** Opening Data section block **

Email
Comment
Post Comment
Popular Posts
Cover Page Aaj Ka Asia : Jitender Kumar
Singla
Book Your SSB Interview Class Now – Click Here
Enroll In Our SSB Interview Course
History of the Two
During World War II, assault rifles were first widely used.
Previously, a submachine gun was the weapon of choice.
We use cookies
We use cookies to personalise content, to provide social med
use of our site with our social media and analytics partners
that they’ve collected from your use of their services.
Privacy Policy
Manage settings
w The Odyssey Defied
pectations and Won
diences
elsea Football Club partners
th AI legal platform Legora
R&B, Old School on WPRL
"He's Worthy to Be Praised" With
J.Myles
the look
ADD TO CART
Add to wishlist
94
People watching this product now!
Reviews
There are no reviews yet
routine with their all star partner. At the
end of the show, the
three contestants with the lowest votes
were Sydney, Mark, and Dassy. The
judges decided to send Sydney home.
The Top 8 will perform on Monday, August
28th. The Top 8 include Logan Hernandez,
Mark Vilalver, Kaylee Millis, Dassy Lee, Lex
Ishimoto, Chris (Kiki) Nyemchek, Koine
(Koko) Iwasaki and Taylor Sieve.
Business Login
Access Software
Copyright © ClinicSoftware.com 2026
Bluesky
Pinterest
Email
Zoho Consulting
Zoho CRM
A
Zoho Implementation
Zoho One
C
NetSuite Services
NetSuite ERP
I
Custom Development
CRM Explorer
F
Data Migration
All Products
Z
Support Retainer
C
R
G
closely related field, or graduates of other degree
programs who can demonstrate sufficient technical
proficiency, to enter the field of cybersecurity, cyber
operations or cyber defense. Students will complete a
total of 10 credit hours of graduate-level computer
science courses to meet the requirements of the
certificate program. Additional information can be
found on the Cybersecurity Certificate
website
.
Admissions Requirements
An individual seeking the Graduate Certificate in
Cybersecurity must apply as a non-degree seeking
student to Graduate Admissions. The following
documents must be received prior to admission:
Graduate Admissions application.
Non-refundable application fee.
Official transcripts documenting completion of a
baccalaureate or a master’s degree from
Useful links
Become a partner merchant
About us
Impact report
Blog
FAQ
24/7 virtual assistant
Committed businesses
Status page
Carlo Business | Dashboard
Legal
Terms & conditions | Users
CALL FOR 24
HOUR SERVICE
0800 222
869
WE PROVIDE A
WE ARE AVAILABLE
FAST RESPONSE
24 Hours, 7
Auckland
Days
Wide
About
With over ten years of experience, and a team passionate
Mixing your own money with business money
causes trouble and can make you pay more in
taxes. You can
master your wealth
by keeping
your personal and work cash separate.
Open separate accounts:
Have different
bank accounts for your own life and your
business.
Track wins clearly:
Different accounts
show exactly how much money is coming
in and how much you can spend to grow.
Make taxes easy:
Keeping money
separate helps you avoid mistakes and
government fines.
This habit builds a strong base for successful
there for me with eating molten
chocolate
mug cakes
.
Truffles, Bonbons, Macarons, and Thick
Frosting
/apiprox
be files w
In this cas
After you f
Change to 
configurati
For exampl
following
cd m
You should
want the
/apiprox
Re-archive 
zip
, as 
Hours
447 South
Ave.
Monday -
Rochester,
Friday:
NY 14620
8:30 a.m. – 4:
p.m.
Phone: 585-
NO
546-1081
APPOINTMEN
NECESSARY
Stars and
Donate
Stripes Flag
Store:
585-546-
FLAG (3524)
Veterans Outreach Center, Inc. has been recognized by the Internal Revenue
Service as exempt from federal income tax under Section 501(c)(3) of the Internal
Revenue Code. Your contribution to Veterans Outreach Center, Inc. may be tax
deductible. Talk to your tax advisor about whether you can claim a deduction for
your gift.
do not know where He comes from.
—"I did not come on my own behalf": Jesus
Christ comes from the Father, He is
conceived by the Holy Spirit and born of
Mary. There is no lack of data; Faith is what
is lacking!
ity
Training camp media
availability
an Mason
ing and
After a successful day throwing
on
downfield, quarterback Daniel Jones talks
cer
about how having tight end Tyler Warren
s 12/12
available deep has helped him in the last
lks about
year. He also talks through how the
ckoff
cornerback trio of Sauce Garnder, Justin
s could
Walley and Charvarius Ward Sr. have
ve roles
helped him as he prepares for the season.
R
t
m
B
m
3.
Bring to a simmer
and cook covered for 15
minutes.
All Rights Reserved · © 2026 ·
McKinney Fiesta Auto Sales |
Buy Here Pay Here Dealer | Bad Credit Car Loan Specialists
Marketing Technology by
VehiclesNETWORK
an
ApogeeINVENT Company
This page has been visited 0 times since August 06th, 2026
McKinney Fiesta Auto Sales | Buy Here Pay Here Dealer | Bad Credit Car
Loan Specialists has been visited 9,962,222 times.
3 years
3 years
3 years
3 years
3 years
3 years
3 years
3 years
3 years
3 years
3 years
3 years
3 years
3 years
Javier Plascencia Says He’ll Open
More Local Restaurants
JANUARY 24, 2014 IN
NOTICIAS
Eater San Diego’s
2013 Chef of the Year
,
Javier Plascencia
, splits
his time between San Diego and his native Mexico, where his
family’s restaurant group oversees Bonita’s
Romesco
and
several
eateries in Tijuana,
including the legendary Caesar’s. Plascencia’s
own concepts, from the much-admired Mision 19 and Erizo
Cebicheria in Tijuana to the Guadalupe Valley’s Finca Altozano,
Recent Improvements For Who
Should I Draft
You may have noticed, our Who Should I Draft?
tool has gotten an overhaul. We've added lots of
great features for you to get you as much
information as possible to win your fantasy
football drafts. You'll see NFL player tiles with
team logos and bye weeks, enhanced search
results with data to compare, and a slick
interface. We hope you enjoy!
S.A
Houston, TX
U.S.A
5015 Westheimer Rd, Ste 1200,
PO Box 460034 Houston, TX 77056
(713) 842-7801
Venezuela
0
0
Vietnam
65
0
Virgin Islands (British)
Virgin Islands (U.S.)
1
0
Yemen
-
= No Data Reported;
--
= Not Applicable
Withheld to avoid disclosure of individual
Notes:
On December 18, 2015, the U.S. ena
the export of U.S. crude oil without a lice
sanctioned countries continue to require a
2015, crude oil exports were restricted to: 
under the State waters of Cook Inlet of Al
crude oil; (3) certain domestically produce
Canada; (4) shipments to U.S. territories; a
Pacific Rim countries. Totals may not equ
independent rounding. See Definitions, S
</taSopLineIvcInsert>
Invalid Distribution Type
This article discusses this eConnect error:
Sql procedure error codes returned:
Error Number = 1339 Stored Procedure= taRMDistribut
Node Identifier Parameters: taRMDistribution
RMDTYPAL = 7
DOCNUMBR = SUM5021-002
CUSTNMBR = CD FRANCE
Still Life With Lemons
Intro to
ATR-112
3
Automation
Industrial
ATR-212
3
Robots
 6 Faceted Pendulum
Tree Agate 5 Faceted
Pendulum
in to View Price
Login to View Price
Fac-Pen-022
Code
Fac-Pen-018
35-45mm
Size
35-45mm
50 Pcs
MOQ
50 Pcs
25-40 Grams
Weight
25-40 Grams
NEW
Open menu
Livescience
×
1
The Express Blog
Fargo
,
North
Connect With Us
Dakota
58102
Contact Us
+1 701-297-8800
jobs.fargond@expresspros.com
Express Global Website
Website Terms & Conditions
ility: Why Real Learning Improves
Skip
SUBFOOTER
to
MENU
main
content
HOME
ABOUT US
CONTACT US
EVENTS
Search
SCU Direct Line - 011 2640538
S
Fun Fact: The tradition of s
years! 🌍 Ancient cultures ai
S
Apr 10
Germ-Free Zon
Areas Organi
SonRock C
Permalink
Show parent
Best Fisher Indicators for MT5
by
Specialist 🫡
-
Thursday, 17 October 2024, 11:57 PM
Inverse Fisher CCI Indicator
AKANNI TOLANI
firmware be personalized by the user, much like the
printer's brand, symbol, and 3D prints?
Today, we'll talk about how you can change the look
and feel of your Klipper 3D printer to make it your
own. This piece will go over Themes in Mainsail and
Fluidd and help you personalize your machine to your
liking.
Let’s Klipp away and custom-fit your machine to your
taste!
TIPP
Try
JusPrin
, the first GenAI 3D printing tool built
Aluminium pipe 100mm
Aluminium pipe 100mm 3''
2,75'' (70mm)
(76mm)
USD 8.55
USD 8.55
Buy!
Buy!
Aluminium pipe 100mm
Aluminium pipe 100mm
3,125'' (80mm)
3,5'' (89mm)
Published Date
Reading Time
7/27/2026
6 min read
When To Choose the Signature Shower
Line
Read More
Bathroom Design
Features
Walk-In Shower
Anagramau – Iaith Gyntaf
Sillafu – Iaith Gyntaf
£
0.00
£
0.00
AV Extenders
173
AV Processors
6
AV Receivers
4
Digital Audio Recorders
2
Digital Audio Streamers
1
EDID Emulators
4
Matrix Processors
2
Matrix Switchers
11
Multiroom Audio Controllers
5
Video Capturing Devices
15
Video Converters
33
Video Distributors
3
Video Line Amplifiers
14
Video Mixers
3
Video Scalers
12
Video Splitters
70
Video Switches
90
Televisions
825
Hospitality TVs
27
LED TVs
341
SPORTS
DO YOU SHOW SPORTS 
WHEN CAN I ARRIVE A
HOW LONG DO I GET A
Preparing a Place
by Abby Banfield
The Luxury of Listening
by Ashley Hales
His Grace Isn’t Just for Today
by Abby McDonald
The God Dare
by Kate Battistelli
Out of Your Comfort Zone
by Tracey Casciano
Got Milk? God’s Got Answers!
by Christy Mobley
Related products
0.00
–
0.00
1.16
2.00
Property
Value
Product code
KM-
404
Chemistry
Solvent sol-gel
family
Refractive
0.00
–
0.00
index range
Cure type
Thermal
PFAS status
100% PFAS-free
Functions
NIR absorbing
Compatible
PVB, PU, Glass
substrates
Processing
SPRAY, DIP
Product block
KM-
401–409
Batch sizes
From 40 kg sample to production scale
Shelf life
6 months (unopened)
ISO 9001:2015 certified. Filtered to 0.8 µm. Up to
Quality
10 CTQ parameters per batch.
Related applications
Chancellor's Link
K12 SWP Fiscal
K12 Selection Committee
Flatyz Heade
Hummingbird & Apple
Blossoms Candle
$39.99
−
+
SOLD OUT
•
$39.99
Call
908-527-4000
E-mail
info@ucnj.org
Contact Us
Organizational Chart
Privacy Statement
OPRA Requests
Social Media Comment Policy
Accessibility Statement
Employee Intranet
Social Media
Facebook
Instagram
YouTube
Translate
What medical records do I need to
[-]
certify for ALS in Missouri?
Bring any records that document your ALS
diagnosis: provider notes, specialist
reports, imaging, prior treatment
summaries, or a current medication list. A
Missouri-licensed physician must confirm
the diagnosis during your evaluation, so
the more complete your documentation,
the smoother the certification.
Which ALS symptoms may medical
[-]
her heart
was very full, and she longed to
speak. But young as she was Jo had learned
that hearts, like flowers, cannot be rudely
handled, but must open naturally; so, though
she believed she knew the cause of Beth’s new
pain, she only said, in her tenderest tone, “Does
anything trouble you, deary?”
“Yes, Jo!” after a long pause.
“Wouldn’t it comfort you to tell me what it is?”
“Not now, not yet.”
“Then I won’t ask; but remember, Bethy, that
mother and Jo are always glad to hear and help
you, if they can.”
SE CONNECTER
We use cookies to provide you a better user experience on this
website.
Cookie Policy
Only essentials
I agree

** Closing Data section block **

■ Task requirements
When you answer, output each line of the data exactly as given, from its first line up to and including the one with "Status page".

■ Written reply
Email
Comment
Post Comment
Popular Posts
Cover Page Aaj Ka Asia : Jitender Kumar
Singla
Book Your SSB Interview Class Now – Click Here
Enroll In Our SSB Interview Course
History of the Two
During World War II, assault rifles were first widely used.
Previously, a submachine gun was the weapon of choice.
We use cookies
We use cookies to personalise content, to provide social med
use of our site with our social media and analytics partners
that they’ve collected from your use of their services.
Privacy Policy
Manage settings
w The Odyssey Defied
pectations and Won
diences
elsea Football Club partners
th AI legal platform Legora
R&B, Old School on WPRL
"He's Worthy to Be Praised" With
J.Myles
the look
ADD TO CART
Add to wishlist
94
People watching this product now!
Reviews
There are no reviews yet
routine with their all star partner. At the
end of the show, the
three contestants with the lowest votes
were Sydney, Mark, and Dassy. The
judges decided to send Sydney home.
The Top 8 will perform on Monday, August
28th. The Top 8 include Logan Hernandez,
Mark Vilalver, Kaylee Millis, Dassy Lee, Lex
Ishimoto, Chris (Kiki) Nyemchek, Koine
(Koko) Iwasaki and Taylor Sieve.
Business Login
Access Software
Copyright © ClinicSoftware.com 2026
Bluesky
Pinterest
Email
Zoho Consulting
Zoho CRM
A
Zoho Implementation
Zoho One
C
NetSuite Services
NetSuite ERP
I
Custom Development
CRM Explorer
F
Data Migration
All Products
Z
Support Retainer
C
R
G
closely related field, or graduates of other degree
programs who can demonstrate sufficient technical
proficiency, to enter the field of cybersecurity, cyber
operations or cyber defense. Students will complete a
total of 10 credit hours of graduate-level computer
science courses to meet the requirements of the
certificate program. Additional information can be
found on the Cybersecurity Certificate
website
.
Admissions Requirements
An individual seeking the Graduate Certificate in
Cybersecurity must apply as a non-degree seeking
student to Graduate Admissions. The following
documents must be received prior to admission:
Graduate Admissions application.
Non-refundable application fee.
Official transcripts documenting completion of a
baccalaureate or a master’s degree from
Useful links
Become a partner merchant
About us
Impact report
Blog
FAQ
24/7 virtual assistant
Committed businesses
Status page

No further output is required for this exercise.